> [TASK GOAL] Output every line of the listing below without changing a single character.

> [Saved data entries]
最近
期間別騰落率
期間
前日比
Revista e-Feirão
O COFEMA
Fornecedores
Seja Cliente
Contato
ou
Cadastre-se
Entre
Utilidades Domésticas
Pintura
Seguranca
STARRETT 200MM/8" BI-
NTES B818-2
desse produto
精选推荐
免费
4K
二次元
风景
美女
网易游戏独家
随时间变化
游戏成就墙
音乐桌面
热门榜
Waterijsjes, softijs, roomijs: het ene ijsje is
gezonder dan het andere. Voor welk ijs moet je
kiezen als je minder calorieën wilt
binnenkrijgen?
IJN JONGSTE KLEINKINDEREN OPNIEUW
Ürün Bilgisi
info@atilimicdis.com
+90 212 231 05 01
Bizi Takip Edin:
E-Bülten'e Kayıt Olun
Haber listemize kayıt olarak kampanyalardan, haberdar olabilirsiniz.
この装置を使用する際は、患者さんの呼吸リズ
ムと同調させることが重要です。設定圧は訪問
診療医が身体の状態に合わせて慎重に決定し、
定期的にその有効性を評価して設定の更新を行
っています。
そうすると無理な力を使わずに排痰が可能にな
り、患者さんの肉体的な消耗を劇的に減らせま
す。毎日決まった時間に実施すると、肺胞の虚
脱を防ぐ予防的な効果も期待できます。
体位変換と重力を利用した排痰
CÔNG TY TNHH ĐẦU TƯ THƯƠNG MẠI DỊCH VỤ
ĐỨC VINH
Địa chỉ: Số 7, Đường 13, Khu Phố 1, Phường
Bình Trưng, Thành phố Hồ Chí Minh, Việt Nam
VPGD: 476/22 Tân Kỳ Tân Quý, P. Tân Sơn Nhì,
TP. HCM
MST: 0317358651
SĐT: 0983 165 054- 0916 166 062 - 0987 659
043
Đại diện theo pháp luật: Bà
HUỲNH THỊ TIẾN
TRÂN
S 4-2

> [TASK ANSWER]
最近
期間別騰落率
期間
前日比
Revista e-Feirão
O COFEMA
Fornecedores
Seja Cliente
Contato
ou
Cadastre-se
Entre
Utilidades Domésticas
Pintura
Seguranca
STARRETT 200MM/8" BI-
NTES B818-2
desse produto
精选推荐
免费
4K
二次元
风景
美女
网易游戏独家
随时间变化
游戏成就墙
音乐桌面
热门榜
Waterijsjes, softijs, roomijs: het ene ijsje is
gezonder dan het andere. Voor welk ijs moet je
kiezen als je minder calorieën wilt
binnenkrijgen?
IJN JONGSTE KLEINKINDEREN OPNIEUW
Ürün Bilgisi
info@atilimicdis.com
+90 212 231 05 01
Bizi Takip Edin:
E-Bülten'e Kayıt Olun
Haber listemize kayıt olarak kampanyalardan, haberdar olabilirsiniz.
この装置を使用する際は、患者さんの呼吸リズ
ムと同調させることが重要です。設定圧は訪問
診療医が身体の状態に合わせて慎重に決定し、
定期的にその有効性を評価して設定の更新を行
っています。
そうすると無理な力を使わずに排痰が可能にな
り、患者さんの肉体的な消耗を劇的に減らせま
す。毎日決まった時間に実施すると、肺胞の虚
脱を防ぐ予防的な効果も期待できます。
体位変換と重力を利用した排痰
CÔNG TY TNHH ĐẦU TƯ THƯƠNG MẠI DỊCH VỤ
ĐỨC VINH
Địa chỉ: Số 7, Đường 13, Khu Phố 1, Phường
Bình Trưng, Thành phố Hồ Chí Minh, Việt Nam
VPGD: 476/22 Tân Kỳ Tân Quý, P. Tân Sơn Nhì,
TP. HCM
MST: 0317358651
SĐT: 0983 165 054- 0916 166 062 - 0987 659
043
Đại diện theo pháp luật: Bà
HUỲNH THỊ TIẾN
TRÂN
S 4-2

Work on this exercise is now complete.